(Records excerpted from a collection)

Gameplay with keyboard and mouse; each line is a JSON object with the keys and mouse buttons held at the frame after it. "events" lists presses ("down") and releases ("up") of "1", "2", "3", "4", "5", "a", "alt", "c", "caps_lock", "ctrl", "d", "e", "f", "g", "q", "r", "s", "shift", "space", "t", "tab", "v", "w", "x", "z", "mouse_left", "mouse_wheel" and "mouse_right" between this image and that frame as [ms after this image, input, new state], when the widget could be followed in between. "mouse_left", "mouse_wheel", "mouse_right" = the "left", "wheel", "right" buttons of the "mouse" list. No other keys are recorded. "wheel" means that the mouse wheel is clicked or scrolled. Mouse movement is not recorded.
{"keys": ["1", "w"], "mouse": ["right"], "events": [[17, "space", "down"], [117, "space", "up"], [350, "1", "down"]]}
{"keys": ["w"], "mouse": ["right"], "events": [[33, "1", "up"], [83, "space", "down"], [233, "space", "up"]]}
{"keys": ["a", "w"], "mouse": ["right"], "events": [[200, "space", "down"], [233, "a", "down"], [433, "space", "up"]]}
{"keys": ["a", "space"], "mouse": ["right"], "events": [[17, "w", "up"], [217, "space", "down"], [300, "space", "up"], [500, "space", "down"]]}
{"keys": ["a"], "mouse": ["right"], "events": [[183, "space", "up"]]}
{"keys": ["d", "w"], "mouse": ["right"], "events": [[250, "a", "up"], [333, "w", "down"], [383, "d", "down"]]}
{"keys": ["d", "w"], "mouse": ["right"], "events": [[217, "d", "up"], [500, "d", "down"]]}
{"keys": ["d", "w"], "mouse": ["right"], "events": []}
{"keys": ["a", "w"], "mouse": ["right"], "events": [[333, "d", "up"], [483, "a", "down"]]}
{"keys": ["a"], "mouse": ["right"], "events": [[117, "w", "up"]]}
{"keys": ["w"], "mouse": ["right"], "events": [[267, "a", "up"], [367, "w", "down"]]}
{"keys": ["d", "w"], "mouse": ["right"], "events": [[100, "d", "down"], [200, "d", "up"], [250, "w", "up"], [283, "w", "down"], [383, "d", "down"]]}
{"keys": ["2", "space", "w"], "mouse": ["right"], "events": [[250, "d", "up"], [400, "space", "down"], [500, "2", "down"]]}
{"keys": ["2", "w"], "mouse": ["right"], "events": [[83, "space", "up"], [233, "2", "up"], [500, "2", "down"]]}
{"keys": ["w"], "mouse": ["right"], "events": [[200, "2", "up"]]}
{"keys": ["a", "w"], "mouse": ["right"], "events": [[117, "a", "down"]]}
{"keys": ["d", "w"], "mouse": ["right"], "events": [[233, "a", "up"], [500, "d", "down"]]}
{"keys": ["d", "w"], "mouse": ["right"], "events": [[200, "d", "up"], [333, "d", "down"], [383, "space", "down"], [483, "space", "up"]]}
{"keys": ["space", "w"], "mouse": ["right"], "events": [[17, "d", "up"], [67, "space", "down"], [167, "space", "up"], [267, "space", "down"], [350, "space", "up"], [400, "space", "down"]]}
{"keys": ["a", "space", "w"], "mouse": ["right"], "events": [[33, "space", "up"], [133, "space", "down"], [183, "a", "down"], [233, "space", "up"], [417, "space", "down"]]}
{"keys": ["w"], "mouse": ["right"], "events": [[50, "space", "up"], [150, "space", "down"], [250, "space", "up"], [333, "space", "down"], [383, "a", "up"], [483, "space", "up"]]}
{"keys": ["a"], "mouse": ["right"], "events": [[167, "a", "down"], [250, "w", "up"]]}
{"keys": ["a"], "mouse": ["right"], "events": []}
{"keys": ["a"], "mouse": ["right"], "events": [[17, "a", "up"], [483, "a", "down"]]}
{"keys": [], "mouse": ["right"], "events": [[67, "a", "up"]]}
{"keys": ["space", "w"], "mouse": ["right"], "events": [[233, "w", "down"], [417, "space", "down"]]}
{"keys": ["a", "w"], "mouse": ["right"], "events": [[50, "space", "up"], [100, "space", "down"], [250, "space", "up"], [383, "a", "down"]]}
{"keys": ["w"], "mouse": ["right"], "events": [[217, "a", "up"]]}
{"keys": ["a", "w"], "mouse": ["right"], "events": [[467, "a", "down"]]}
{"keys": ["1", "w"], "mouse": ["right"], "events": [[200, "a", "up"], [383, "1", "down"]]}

*What the task requires:*
Write out every entry above exactly as given.

*Written solution:*
Gameplay with keyboard and mouse; each line is a JSON object with the keys and mouse buttons held at the frame after it. "events" lists presses ("down") and releases ("up") of "1", "2", "3", "4", "5", "a", "alt", "c", "caps_lock", "ctrl", "d", "e", "f", "g", "q", "r", "s", "shift", "space", "t", "tab", "v", "w", "x", "z", "mouse_left", "mouse_wheel" and "mouse_right" between this image and that frame as [ms after this image, input, new state], when the widget could be followed in between. "mouse_left", "mouse_wheel", "mouse_right" = the "left", "wheel", "right" buttons of the "mouse" list. No other keys are recorded. "wheel" means that the mouse wheel is clicked or scrolled. Mouse movement is not recorded.
{"keys": ["1", "w"], "mouse": ["right"], "events": [[17, "space", "down"], [117, "space", "up"], [350, "1", "down"]]}
{"keys": ["w"], "mouse": ["right"], "events": [[33, "1", "up"], [83, "space", "down"], [233, "space", "up"]]}
{"keys": ["a", "w"], "mouse": ["right"], "events": [[200, "space", "down"], [233, "a", "down"], [433, "space", "up"]]}
{"keys": ["a", "space"], "mouse": ["right"], "events": [[17, "w", "up"], [217, "space", "down"], [300, "space", "up"], [500, "space", "down"]]}
{"keys": ["a"], "mouse": ["right"], "events": [[183, "space", "up"]]}
{"keys": ["d", "w"], "mouse": ["right"], "events": [[250, "a", "up"], [333, "w", "down"], [383, "d", "down"]]}
{"keys": ["d", "w"], "mouse": ["right"], "events": [[217, "d", "up"], [500, "d", "down"]]}
{"keys": ["d", "w"], "mouse": ["right"], "events": []}
{"keys": ["a", "w"], "mouse": ["right"], "events": [[333, "d", "up"], [483, "a", "down"]]}
{"keys": ["a"], "mouse": ["right"], "events": [[117, "w", "up"]]}
{"keys": ["w"], "mouse": ["right"], "events": [[267, "a", "up"], [367, "w", "down"]]}
{"keys": ["d", "w"], "mouse": ["right"], "events": [[100, "d", "down"], [200, "d", "up"], [250, "w", "up"], [283, "w", "down"], [383, "d", "down"]]}
{"keys": ["2", "space", "w"], "mouse": ["right"], "events": [[250, "d", "up"], [400, "space", "down"], [500, "2", "down"]]}
{"keys": ["2", "w"], "mouse": ["right"], "events": [[83, "space", "up"], [233, "2", "up"], [500, "2", "down"]]}
{"keys": ["w"], "mouse": ["right"], "events": [[200, "2", "up"]]}
{"keys": ["a", "w"], "mouse": ["right"], "events": [[117, "a", "down"]]}
{"keys": ["d", "w"], "mouse": ["right"], "events": [[233, "a", "up"], [500, "d", "down"]]}
{"keys": ["d", "w"], "mouse": ["right"], "events": [[200, "d", "up"], [333, "d", "down"], [383, "space", "down"], [483, "space", "up"]]}
{"keys": ["space", "w"], "mouse": ["right"], "events": [[17, "d", "up"], [67, "space", "down"], [167, "space", "up"], [267, "space", "down"], [350, "space", "up"], [400, "space", "down"]]}
{"keys": ["a", "space", "w"], "mouse": ["right"], "events": [[33, "space", "up"], [133, "space", "down"], [183, "a", "down"], [233, "space", "up"], [417, "space", "down"]]}
{"keys": ["w"], "mouse": ["right"], "events": [[50, "space", "up"], [150, "space", "down"], [250, "space", "up"], [333, "space", "down"], [383, "a", "up"], [483, "space", "up"]]}
{"keys": ["a"], "mouse": ["right"], "events": [[167, "a", "down"], [250, "w", "up"]]}
{"keys": ["a"], "mouse": ["right"], "events": []}
{"keys": ["a"], "mouse": ["right"], "events": [[17, "a", "up"], [483, "a", "down"]]}
{"keys": [], "mouse": ["right"], "events": [[67, "a", "up"]]}
{"keys": ["space", "w"], "mouse": ["right"], "events": [[233, "w", "down"], [417, "space", "down"]]}
{"keys": ["a", "w"], "mouse": ["right"], "events": [[50, "space", "up"], [100, "space", "down"], [250, "space", "up"], [383, "a", "down"]]}
{"keys": ["w"], "mouse": ["right"], "events": [[217, "a", "up"]]}
{"keys": ["a", "w"], "mouse": ["right"], "events": [[467, "a", "down"]]}
{"keys": ["1", "w"], "mouse": ["right"], "events": [[200, "a", "up"], [383, "1", "down"]]}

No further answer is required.